Likewise, the GCC is a region that is open to the world, with a huge capacity for investment and a host of sectors that are investor friendly. The GCC ranks as one of the world’s major economic blocs in the exchange of goods and services. The strength of its economies has fostered the development of an extensive trade and investment agreement network with the world’s main markets, where Latin America should play a greater role.

Graph 2: Gulf Cooperation Council trade with the rest of the world (1981-2020) | Source: World Trade Organization (2021).

If there are two specific countries or markets where Latin American governments and companies should focus their attention, it is Saudi Arabia and then the United Arab Emirates, the latter of which has been a model for dynamic, diversified trade for decades. These are currently the most attractive markets in the Arab region.

Saudi Arabia and the UAE are the two largest economies in terms of GDP and population, together accounting for 73% of the GCC’s gross domestic product and 76% of its population. This economic leadership stems largely from superior oil and gas production and greater economic diversification compared to its other partners. Moreover, Saudi Arabia is forecast to grow by around 7.5% this year, according to the available macroeconomic data and based on the current geopolitical situation that is favorable to its interests.

Finally, the sector that offers the greatest potential for Latin America is agri-food. The foreign dependence of GCC countries on food imports is extremely high, as they buy in around 80% of the food they need from abroad. Other rapidly developing sectors in the region include tourism, textiles, sports, education, health, infrastructure, and defense, which should also be taken into account. Additionally, financial services, including fintech, seem to be undergoing the greatest development in Latin America.
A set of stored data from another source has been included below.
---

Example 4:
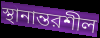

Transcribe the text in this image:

স্থানান্তরশীল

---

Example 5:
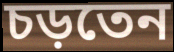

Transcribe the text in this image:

চড়তেনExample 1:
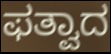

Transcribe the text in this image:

ಫತ್ವಾದ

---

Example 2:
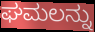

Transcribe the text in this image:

ಘಮಲನ್ನು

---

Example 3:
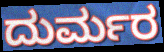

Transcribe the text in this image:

ದುರ್ಮರ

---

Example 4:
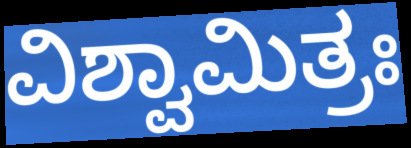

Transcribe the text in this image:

ವಿಶ್ವಾಮಿತ್ರಃ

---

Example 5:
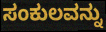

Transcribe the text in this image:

ಸಂಕುಲವನ್ನು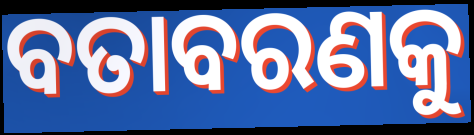
ବତାବରଣକୁ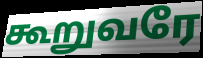
கூறுவரேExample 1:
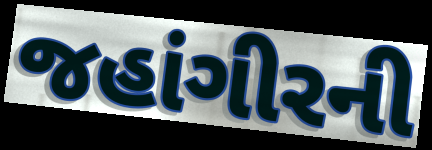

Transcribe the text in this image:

જહાંગીરની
This is of enormous interest to the GCC.

The overall engagement between the two regions is relatively low, that is a fact. But the opportunities are huge. Increasing trade as well as investment flows with the formalization of trade agreements – if not between regional blocs then between countries in the two regions – may provide a framework for collaboration that enhances an already complementary relationship between the GCC and Latin America.
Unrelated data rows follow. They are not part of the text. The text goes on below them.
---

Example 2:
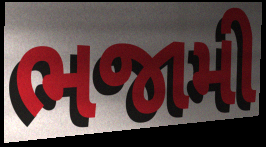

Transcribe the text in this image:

ભજામી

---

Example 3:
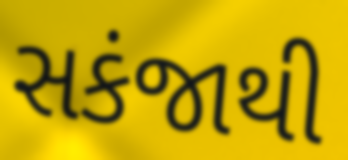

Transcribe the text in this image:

સકંજાથી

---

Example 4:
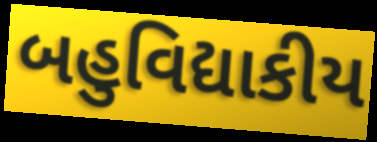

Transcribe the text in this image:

Access to international markets is particularly important in the Latin American context. The region is a leading global exporter of pulp, metals, meat, and a host of agricultural commodities. As companies around the world aim to diversify their supplier base, Latin American companies are positioning themselves as the ideal alternative, particularly in sectors that are poised for growth and in which the region has a competitive advantage.

There is an untapped opportunity for knowledge exchange between the two regions. The GCC countries are known for their infrastructure development and thus, ultimately, for the creation of advanced and modern societies in a very short period.

Perhaps Latin American countries might benefit from a larger presence in the GCC region, driven by more active communication efforts – this could help in terms of foreign direct investment (FDI). At present, the disparity is evident. The total GCC investment into Latin America between 2016 and 2021 at US$4bn, of which 77% was sourced from the UAE, 22% from Saudi Arabia, and 1% from Qatar. FDI from Latin America into the GCC was much smaller, estimated at less than US$500m between 2017 and 2021, with 85% sourced from Brazil and 13% from Argentina.

The impact of the pandemic has been profound in the Latin American region, this is undeniable. However, these countries must find ways to further diversify their exports and increase inward foreign investment. This is where success lies. Perhaps the words of President Petro are a harbinger of improvement in relations between the two regions. Let’s hope so. InshAllah.